- [WHAT YOU NEED TO DO]: Give the data lines from the one containing "Spec: line order" through the one containing "600.5], [0, 0, 1]] dist [-0.000696, 0.000264]", both included, as a JSON list of strings with one string per line and no blank lines.

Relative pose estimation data

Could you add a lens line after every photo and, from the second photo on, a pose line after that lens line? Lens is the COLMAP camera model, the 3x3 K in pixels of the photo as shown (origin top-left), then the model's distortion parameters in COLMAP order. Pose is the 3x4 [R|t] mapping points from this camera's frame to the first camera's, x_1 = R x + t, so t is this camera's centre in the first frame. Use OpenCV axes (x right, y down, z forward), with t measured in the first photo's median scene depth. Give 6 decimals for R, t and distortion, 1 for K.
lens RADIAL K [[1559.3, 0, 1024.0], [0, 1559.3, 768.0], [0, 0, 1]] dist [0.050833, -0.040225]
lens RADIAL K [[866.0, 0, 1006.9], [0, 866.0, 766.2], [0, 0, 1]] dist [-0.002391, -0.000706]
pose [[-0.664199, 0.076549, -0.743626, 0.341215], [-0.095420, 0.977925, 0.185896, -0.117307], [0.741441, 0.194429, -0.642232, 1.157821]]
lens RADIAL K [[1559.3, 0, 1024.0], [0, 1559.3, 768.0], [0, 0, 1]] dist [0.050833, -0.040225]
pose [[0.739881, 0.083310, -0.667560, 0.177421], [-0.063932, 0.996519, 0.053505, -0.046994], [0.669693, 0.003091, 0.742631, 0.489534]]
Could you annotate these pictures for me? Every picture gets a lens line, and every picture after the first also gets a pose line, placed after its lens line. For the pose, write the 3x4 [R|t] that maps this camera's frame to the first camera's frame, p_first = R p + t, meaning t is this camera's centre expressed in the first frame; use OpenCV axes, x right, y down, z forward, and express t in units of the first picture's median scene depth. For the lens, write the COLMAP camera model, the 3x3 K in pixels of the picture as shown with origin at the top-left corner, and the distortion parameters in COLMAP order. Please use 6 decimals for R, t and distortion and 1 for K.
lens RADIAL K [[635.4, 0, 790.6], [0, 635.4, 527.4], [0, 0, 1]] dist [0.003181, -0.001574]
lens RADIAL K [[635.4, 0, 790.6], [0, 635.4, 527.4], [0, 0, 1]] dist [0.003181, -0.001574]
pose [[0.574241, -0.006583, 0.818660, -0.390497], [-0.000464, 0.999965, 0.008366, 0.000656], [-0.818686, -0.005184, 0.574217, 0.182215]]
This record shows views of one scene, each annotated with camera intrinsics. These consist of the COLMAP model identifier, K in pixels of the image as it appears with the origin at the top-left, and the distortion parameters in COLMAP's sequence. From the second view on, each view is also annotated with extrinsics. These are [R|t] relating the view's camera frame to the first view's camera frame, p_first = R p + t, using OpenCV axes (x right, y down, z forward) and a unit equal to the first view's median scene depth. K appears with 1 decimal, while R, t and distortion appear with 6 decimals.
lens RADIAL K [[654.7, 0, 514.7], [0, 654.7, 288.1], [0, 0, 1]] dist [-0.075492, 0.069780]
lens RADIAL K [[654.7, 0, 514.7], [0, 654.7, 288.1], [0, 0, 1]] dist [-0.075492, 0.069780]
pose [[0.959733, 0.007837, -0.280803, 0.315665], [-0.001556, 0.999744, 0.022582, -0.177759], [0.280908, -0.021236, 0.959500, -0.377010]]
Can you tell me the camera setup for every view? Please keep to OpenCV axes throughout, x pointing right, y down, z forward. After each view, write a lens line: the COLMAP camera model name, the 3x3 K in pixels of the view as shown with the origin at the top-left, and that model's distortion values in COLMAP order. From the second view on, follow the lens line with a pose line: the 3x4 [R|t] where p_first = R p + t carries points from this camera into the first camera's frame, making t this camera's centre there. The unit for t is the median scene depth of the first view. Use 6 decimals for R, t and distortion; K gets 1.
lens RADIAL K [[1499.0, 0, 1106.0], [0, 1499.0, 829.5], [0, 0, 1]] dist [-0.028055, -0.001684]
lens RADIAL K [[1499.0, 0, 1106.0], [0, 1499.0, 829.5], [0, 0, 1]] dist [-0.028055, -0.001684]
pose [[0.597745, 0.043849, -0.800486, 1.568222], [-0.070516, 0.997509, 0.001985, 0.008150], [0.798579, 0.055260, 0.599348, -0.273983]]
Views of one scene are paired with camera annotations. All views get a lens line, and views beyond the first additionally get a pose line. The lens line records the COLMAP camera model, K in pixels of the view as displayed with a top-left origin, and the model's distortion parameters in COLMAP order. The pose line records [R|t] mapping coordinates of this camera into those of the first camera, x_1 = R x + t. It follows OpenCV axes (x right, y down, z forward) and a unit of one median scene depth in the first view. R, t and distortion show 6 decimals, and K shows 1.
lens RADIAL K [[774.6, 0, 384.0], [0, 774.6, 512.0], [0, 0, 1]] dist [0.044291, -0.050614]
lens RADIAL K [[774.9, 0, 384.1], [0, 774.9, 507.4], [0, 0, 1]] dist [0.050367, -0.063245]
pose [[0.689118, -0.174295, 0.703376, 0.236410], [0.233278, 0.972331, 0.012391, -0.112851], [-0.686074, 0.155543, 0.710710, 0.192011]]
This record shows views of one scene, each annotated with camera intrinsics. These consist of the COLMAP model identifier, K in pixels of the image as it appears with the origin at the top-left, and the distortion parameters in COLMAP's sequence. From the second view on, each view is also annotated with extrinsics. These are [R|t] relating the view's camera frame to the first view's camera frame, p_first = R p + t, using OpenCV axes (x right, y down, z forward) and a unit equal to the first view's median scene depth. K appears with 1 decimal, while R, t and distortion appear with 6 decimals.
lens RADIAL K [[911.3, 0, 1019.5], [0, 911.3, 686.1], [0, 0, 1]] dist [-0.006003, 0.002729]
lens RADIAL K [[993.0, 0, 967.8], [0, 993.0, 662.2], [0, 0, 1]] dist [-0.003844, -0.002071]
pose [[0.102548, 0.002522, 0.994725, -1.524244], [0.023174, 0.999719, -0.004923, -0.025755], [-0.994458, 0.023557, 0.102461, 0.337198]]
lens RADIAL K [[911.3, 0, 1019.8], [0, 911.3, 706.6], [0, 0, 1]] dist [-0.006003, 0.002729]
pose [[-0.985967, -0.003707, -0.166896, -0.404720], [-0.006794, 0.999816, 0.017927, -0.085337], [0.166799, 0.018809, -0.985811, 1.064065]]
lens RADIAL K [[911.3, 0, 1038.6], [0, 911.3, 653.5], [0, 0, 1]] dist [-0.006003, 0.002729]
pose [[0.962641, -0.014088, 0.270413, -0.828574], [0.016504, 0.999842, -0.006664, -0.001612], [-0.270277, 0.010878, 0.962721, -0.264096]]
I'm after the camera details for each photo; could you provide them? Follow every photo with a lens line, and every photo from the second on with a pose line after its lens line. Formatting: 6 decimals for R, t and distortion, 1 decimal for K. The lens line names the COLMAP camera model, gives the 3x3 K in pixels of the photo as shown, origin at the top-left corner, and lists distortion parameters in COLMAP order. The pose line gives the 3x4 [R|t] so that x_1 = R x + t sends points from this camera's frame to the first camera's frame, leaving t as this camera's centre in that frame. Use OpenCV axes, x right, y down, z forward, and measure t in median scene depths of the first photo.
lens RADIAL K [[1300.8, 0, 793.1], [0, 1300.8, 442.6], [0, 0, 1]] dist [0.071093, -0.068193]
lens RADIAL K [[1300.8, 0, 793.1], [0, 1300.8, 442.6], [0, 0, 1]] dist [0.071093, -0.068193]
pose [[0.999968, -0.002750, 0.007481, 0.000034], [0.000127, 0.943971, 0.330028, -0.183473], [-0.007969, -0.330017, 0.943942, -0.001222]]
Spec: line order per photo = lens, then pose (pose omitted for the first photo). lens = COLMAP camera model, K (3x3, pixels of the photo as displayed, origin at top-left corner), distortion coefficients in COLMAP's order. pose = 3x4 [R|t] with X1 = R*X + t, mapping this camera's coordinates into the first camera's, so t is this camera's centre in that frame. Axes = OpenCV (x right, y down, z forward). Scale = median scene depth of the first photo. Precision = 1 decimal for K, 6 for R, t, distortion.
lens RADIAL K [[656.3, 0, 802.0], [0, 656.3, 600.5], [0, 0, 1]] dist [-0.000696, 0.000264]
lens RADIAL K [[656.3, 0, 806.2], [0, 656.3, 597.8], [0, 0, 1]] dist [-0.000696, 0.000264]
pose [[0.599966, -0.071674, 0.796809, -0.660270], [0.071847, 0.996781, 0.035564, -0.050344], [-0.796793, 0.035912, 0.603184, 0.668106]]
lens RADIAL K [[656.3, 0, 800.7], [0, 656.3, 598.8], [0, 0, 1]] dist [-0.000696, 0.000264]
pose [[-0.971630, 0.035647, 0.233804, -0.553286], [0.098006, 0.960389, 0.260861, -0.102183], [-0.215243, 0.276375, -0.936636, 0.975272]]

- [SOLUTION FOR THIS PROBLEM]:
[
  "Spec: line order per photo = lens, then pose (pose omitted for the first photo). lens = COLMAP camera model, K (3x3, pixels of the photo as displayed, origin at top-left corner), distortion coefficients in COLMAP's order. pose = 3x4 [R|t] with X1 = R*X + t, mapping this camera's coordinates into the first camera's, so t is this camera's centre in that frame. Axes = OpenCV (x right, y down, z forward). Scale = median scene depth of the first photo. Precision = 1 decimal for K, 6 for R, t, distortion.",
  "lens RADIAL K [[656.3, 0, 802.0], [0, 656.3, 600.5], [0, 0, 1]] dist [-0.000696, 0.000264]"
]